[BEGIN Passage to read]

Review by NonSubwayJared

"You can't not like this game. You just can't. If I ever catch you not liking it, I'll run you over with a Zamboni."

Okay, so I was at a youth retreat, eating breakfast with a bunch of other guys, when the subject of NES games came up. And what do you know, everyone but me (who has never even heard of it) was raving about this one. Fast forward a couple of months or so, to when I play it for the first time. I love it. So now I'm writing a review for it while simultaneously hoping that my friend never asks for his copy back. Bwahaha, I'm so evil.

One of the reasons I like it so much is that it honestly doesn't feel like a sports game as much as it does an arcade game. I mean, sure, it's hockey. But, being an old-school NES title, it lacks all that stuff like player names and stats, individualized teams (well, okay, when you play the CPU each opposing country has its own setup), and, well, any sense of hockey realism. For Pete's sake, you can adjust the physical body types of your players before a match! Licensed NHL titles don't let you slap 80 pounds on a player (or suck out the same amount, for that matter) before the game. Yes, you have a total of five players on your team, including one goalie, and you can separately alter the sizes of the four non-goalie players to suit your style. Want a really slow but powerful team? Go ahead! Want a really weak team that is fast enough to leave your opponents in the dust (or ice shavings, as it were)? Be my guest! Want a team of evil lizardmen with fiery breath and +6 hockey sticks? Grea-- whoops, sorry, you're on your own there.

[END Passage to read]
[BEGIN Provided records]

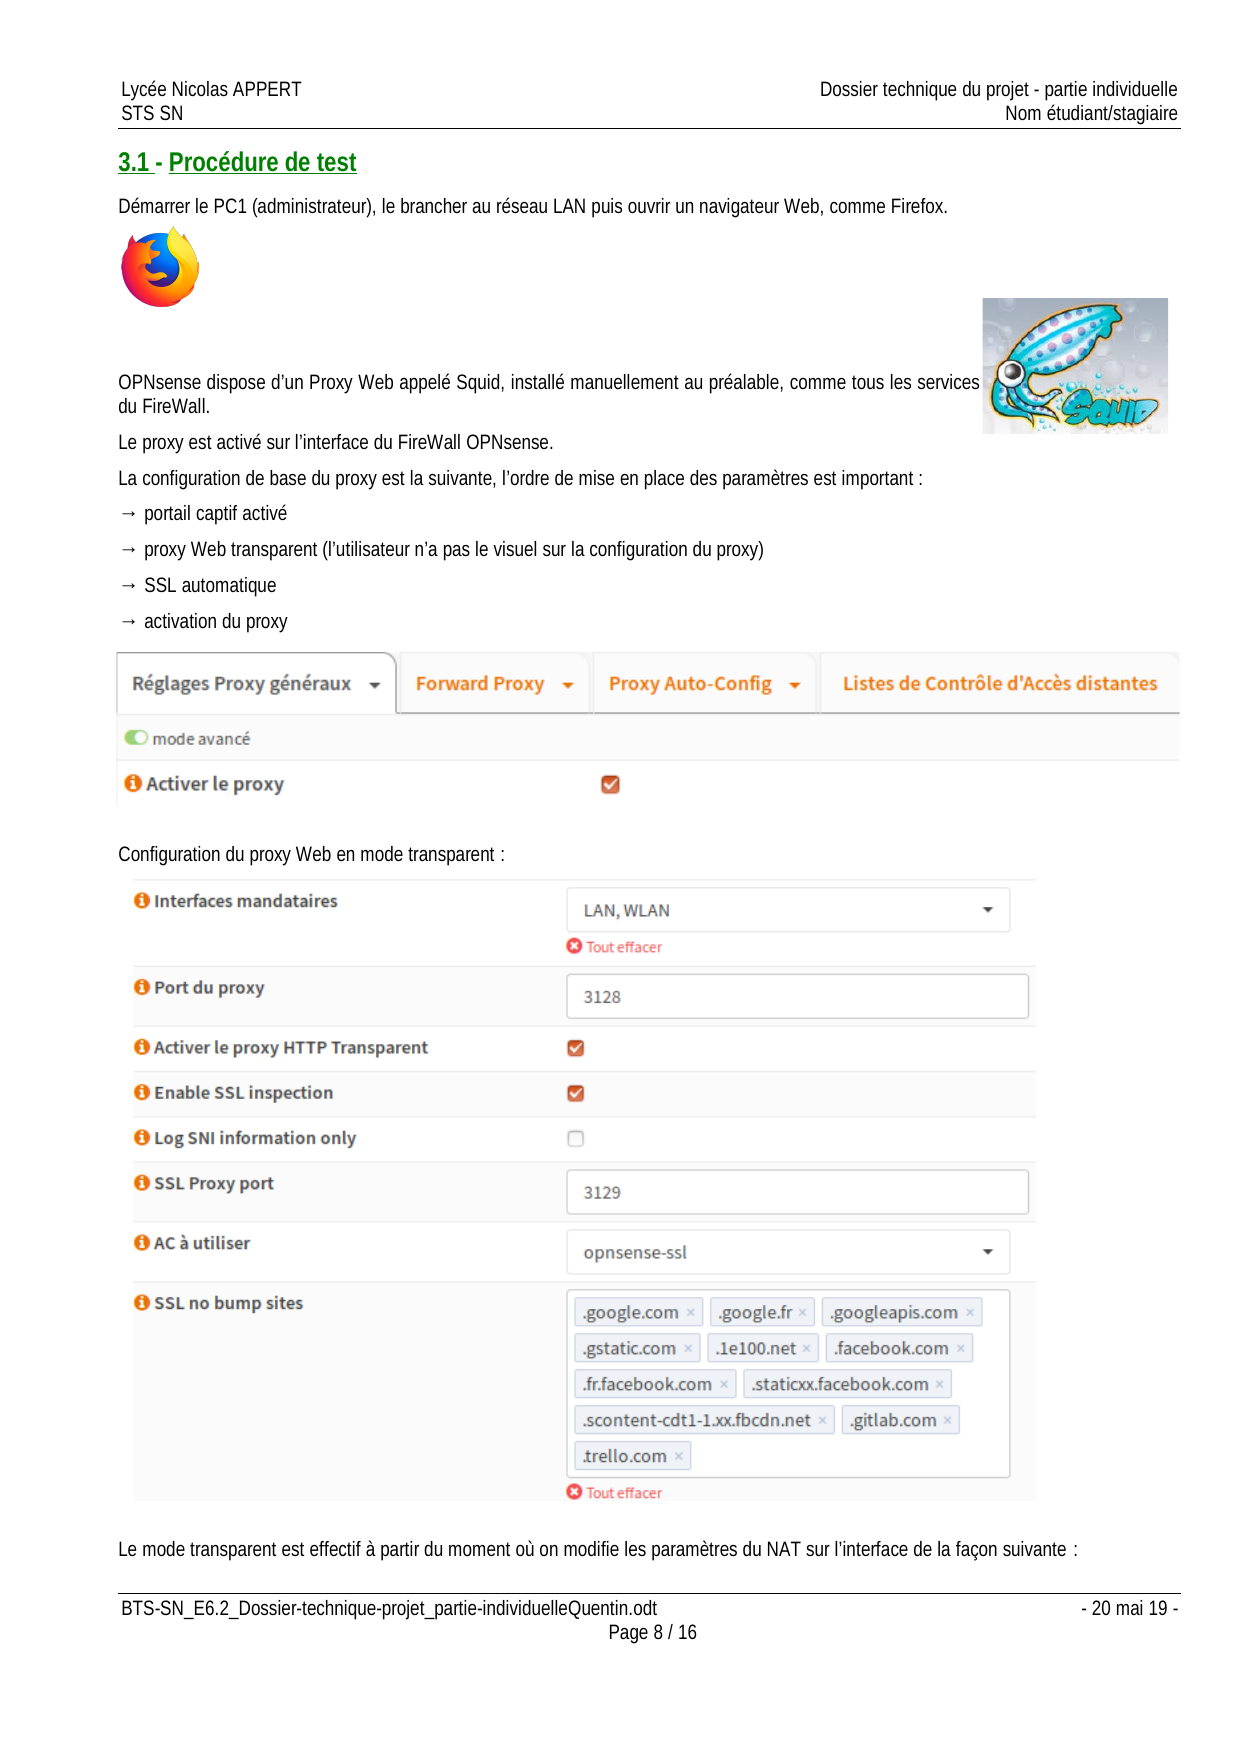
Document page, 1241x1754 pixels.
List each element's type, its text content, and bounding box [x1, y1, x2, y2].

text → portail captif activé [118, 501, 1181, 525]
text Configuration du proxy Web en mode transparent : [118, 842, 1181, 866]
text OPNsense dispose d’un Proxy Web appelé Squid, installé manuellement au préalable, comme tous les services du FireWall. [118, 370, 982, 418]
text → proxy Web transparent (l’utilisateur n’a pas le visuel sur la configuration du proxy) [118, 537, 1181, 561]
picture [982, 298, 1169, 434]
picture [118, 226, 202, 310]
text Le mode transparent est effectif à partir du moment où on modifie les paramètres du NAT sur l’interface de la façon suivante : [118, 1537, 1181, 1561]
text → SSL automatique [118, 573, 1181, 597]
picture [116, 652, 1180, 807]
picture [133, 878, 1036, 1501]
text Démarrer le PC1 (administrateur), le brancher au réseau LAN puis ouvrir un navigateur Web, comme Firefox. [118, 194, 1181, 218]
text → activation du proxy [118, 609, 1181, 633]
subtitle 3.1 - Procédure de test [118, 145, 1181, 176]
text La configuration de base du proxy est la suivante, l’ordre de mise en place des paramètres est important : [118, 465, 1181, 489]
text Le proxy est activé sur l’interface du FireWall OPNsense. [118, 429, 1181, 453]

[END Provided records]

* _Short task_: Please reproduce the portion of the hockey game review starting with "Okay, so I was" and going on through "I'm so evil.".

* _Written answer_:
Okay, so I was at a youth retreat, eating breakfast with a bunch of other guys, when the subject of NES games came up. And what do you know, everyone but me (who has never even heard of it) was raving about this one. Fast forward a couple of months or so, to when I play it for the first time. I love it. So now I'm writing a review for it while simultaneously hoping that my friend never asks for his copy back. Bwahaha, I'm so evil.